[Dataset records]
▼
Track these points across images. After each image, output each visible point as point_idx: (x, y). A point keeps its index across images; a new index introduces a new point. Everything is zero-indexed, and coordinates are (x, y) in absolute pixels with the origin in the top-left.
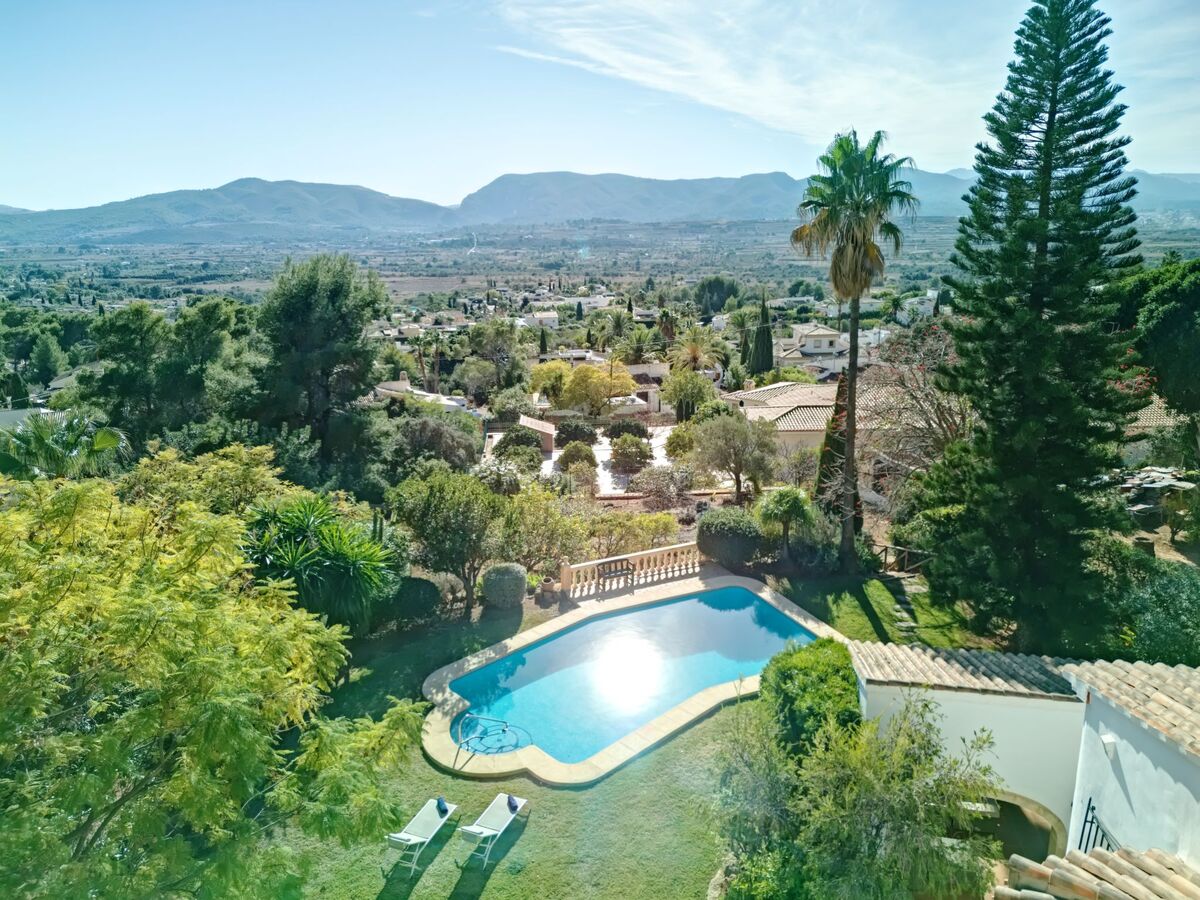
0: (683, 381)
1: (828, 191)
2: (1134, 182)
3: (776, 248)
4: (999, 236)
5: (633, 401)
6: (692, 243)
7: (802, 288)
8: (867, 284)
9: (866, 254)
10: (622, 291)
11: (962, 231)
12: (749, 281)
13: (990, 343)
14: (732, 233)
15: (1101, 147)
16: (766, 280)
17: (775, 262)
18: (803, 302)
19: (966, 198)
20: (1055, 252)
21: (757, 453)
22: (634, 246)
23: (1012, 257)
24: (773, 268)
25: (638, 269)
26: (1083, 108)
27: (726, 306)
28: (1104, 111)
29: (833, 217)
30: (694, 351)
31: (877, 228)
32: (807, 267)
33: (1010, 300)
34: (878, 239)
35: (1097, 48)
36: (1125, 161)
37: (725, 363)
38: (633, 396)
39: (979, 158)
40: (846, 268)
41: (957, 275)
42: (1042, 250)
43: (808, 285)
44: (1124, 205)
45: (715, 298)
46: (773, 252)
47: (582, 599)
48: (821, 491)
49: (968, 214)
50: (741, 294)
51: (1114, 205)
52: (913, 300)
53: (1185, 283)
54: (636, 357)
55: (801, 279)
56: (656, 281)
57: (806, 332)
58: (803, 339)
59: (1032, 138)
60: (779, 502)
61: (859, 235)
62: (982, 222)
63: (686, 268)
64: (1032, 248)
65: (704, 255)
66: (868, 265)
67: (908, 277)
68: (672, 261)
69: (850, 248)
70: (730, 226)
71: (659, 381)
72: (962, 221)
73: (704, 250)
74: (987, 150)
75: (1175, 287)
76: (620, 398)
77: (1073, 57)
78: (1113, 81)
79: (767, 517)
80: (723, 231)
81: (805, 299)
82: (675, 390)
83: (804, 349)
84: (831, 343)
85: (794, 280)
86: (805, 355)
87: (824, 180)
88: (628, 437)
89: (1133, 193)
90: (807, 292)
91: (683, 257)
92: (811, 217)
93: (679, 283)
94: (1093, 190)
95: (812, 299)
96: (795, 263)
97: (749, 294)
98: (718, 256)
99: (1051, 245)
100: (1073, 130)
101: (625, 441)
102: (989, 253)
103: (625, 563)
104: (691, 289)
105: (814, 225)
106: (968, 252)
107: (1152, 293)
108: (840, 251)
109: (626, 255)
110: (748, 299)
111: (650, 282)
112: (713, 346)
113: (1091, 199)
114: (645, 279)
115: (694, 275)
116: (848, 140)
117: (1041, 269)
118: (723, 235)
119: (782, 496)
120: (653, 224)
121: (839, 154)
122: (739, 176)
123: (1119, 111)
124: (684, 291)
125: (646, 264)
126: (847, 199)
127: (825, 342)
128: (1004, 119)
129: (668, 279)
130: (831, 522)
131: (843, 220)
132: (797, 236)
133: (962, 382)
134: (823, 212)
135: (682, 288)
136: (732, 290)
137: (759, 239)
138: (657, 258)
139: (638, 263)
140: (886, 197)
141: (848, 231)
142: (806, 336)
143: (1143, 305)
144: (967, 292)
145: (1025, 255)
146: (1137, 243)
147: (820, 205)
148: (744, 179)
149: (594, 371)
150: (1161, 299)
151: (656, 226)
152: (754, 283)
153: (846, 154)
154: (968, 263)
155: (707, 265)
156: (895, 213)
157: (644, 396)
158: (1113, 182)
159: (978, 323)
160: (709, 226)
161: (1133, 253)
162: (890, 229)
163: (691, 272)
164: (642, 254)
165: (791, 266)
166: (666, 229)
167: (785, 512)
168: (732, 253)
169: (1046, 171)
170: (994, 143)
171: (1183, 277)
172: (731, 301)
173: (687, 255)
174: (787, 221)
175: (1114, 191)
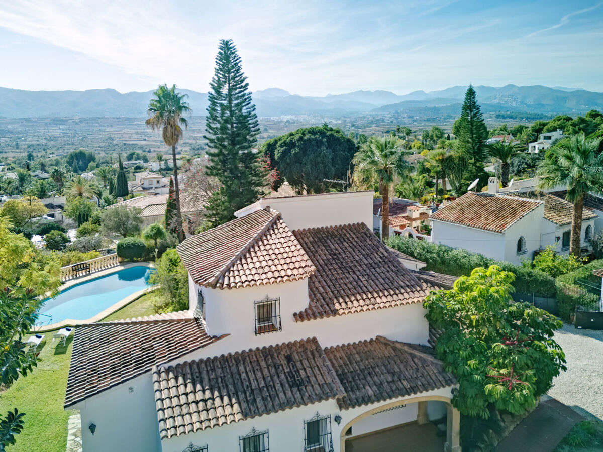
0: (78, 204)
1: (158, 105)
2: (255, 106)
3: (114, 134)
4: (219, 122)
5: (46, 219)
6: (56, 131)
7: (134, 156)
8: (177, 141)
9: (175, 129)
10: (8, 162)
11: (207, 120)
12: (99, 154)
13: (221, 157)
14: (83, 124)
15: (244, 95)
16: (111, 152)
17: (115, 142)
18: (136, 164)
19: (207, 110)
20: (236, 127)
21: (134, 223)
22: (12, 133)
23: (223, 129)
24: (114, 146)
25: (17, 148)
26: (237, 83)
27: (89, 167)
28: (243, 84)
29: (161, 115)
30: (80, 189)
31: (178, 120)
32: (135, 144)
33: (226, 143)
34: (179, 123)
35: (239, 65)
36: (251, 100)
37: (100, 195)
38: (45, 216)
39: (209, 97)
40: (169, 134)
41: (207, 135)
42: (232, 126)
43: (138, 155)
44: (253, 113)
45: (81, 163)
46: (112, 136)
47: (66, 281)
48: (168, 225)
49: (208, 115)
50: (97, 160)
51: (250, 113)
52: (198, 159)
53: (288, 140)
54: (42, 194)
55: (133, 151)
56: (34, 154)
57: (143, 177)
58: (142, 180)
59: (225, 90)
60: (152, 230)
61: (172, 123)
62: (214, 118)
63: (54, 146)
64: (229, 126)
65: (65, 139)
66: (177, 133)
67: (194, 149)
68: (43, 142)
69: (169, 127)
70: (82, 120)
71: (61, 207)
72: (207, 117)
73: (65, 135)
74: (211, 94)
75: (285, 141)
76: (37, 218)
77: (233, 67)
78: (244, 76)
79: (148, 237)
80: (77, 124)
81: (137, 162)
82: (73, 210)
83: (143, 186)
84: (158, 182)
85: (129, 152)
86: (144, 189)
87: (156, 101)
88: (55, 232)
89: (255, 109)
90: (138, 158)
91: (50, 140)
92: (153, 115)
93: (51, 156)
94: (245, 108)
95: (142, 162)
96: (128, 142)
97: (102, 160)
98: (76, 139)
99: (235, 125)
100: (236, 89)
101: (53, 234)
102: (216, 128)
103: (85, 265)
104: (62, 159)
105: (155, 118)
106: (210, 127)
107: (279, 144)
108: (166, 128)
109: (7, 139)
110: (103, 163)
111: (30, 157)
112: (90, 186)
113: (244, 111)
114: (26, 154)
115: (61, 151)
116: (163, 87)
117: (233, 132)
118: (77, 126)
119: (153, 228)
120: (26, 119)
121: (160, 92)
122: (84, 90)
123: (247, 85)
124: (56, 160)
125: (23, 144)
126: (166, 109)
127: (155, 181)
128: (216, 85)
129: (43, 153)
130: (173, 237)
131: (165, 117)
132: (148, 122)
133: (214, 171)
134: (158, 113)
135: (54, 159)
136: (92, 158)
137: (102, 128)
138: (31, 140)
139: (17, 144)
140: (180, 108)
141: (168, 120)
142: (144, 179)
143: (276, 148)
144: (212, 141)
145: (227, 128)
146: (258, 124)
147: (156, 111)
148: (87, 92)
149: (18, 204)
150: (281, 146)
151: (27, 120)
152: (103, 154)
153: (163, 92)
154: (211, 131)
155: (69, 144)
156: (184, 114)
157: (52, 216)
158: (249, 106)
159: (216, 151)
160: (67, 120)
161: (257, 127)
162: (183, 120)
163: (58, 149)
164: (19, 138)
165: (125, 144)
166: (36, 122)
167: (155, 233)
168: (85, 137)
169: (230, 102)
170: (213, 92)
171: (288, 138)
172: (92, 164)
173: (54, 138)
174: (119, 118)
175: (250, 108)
▲
## [Task to carry out]
Reproduce every line of the material above verbatim, leaving out the pictures.

## [Answer below]
Track these points across images. After each image, output each visible point as point_idx: (x, y). A point keeps its index across images; a new index introduces a new point. Everything is zero-indexed, and coordinates are (x, y) in absolute pixels with the origin in the top-left.
0: (683, 381)
1: (828, 191)
2: (1134, 182)
3: (776, 248)
4: (999, 236)
5: (633, 401)
6: (692, 243)
7: (802, 288)
8: (867, 284)
9: (866, 254)
10: (622, 291)
11: (962, 231)
12: (749, 281)
13: (990, 343)
14: (732, 233)
15: (1101, 147)
16: (766, 280)
17: (775, 262)
18: (803, 302)
19: (966, 198)
20: (1055, 252)
21: (757, 453)
22: (634, 246)
23: (1012, 257)
24: (773, 268)
25: (638, 269)
26: (1083, 108)
27: (726, 306)
28: (1104, 111)
29: (833, 217)
30: (694, 351)
31: (877, 228)
32: (807, 267)
33: (1010, 300)
34: (878, 239)
35: (1097, 48)
36: (1125, 161)
37: (725, 363)
38: (633, 396)
39: (979, 158)
40: (846, 268)
41: (957, 275)
42: (1042, 250)
43: (808, 285)
44: (1124, 205)
45: (715, 298)
46: (773, 252)
47: (582, 599)
48: (821, 491)
49: (968, 214)
50: (741, 294)
51: (1114, 205)
52: (913, 300)
53: (1185, 283)
54: (636, 357)
55: (801, 279)
56: (656, 281)
57: (806, 332)
58: (803, 339)
59: (1032, 138)
60: (779, 502)
61: (859, 235)
62: (982, 222)
63: (686, 268)
64: (1032, 248)
65: (704, 255)
66: (868, 265)
67: (908, 277)
68: (672, 261)
69: (850, 248)
70: (730, 226)
71: (659, 381)
72: (962, 221)
73: (704, 250)
74: (987, 150)
75: (1175, 287)
76: (620, 398)
77: (1073, 57)
78: (1113, 81)
79: (767, 517)
80: (723, 231)
81: (805, 299)
82: (675, 390)
83: (804, 349)
84: (831, 343)
85: (794, 280)
86: (805, 355)
87: (824, 180)
88: (628, 437)
89: (1133, 193)
90: (807, 292)
91: (683, 257)
92: (811, 217)
93: (679, 283)
94: (1093, 190)
95: (812, 299)
96: (795, 263)
97: (749, 294)
98: (718, 256)
99: (1051, 245)
100: (1073, 130)
101: (625, 441)
102: (989, 253)
103: (625, 563)
104: (691, 289)
105: (814, 225)
106: (968, 252)
107: (1152, 293)
108: (840, 251)
109: (626, 255)
110: (748, 299)
111: (650, 282)
112: (713, 346)
113: (1091, 199)
114: (645, 279)
115: (694, 275)
116: (848, 140)
117: (1041, 269)
118: (723, 235)
119: (782, 496)
120: (653, 224)
121: (839, 154)
122: (739, 176)
123: (1119, 111)
124: (684, 291)
125: (646, 264)
126: (847, 199)
127: (825, 342)
128: (1004, 119)
129: (668, 279)
130: (831, 522)
131: (843, 220)
132: (797, 236)
133: (962, 382)
134: (823, 212)
135: (682, 288)
136: (732, 290)
137: (759, 239)
138: (657, 258)
139: (638, 263)
140: (886, 197)
141: (848, 231)
142: (806, 336)
143: (1143, 305)
144: (967, 292)
145: (1025, 255)
146: (1137, 243)
147: (820, 205)
148: (744, 179)
149: (594, 371)
150: (1161, 299)
151: (656, 226)
152: (754, 283)
153: (846, 154)
154: (968, 263)
155: (707, 265)
156: (895, 213)
157: (644, 396)
158: (1113, 182)
159: (978, 323)
160: (709, 226)
161: (1133, 253)
162: (890, 229)
163: (691, 272)
164: (642, 254)
165: (791, 266)
166: (666, 229)
167: (785, 512)
168: (732, 253)
169: (1046, 171)
170: (994, 143)
171: (1183, 277)
172: (731, 301)
173: (687, 255)
174: (787, 221)
175: (1114, 191)
0: (78, 204)
1: (158, 105)
2: (255, 106)
3: (114, 134)
4: (219, 122)
5: (46, 219)
6: (56, 131)
7: (134, 156)
8: (177, 141)
9: (175, 129)
10: (8, 162)
11: (207, 120)
12: (99, 154)
13: (221, 157)
14: (83, 124)
15: (244, 95)
16: (111, 152)
17: (115, 142)
18: (136, 164)
19: (207, 110)
20: (236, 127)
21: (134, 223)
22: (12, 133)
23: (223, 129)
24: (114, 146)
25: (17, 148)
26: (237, 83)
27: (89, 167)
28: (243, 84)
29: (161, 115)
30: (80, 189)
31: (178, 120)
32: (135, 144)
33: (226, 143)
34: (179, 123)
35: (239, 65)
36: (251, 100)
37: (100, 195)
38: (45, 216)
39: (209, 97)
40: (169, 134)
41: (207, 135)
42: (232, 126)
43: (138, 155)
44: (253, 113)
45: (81, 163)
46: (112, 136)
47: (66, 281)
48: (168, 225)
49: (208, 115)
50: (97, 160)
51: (250, 113)
52: (198, 159)
53: (288, 140)
54: (42, 194)
55: (133, 151)
56: (34, 154)
57: (143, 177)
58: (142, 180)
59: (225, 90)
60: (152, 230)
61: (172, 123)
62: (214, 118)
63: (54, 146)
64: (229, 126)
65: (65, 139)
66: (177, 133)
67: (194, 149)
68: (43, 142)
69: (169, 127)
70: (82, 120)
71: (61, 207)
72: (207, 117)
73: (65, 135)
74: (211, 94)
75: (285, 141)
76: (37, 218)
77: (233, 67)
78: (244, 76)
79: (148, 237)
80: (77, 124)
81: (137, 162)
82: (73, 210)
83: (143, 186)
84: (158, 182)
85: (129, 152)
86: (144, 189)
87: (156, 101)
88: (55, 232)
89: (255, 109)
90: (138, 158)
91: (50, 140)
92: (153, 115)
93: (51, 156)
94: (245, 108)
95: (142, 162)
96: (128, 142)
97: (102, 160)
98: (76, 139)
99: (235, 125)
100: (236, 89)
101: (53, 234)
102: (216, 128)
103: (85, 265)
104: (62, 159)
105: (155, 118)
106: (210, 127)
107: (279, 144)
108: (166, 128)
109: (7, 139)
110: (103, 163)
111: (30, 157)
112: (90, 186)
113: (244, 111)
114: (26, 154)
115: (61, 151)
116: (163, 87)
117: (233, 132)
118: (77, 126)
119: (153, 228)
120: (26, 119)
121: (160, 92)
122: (84, 90)
123: (247, 85)
124: (56, 160)
125: (23, 144)
126: (166, 109)
127: (155, 181)
128: (216, 85)
129: (43, 153)
130: (173, 237)
131: (165, 117)
132: (148, 122)
133: (214, 171)
134: (158, 113)
135: (54, 159)
136: (92, 158)
137: (102, 128)
138: (31, 140)
139: (17, 144)
140: (180, 108)
141: (168, 120)
142: (144, 179)
143: (276, 148)
144: (212, 141)
145: (227, 128)
146: (258, 124)
147: (156, 111)
148: (87, 92)
149: (18, 204)
150: (281, 146)
151: (27, 120)
152: (103, 154)
153: (163, 92)
154: (211, 131)
155: (69, 144)
156: (184, 114)
157: (52, 216)
158: (249, 106)
159: (216, 151)
160: (67, 120)
161: (257, 127)
162: (183, 120)
163: (58, 149)
164: (19, 138)
165: (125, 144)
166: (36, 122)
167: (155, 233)
168: (85, 137)
169: (230, 102)
170: (213, 92)
171: (288, 138)
172: (92, 164)
173: (54, 138)
174: (119, 118)
175: (250, 108)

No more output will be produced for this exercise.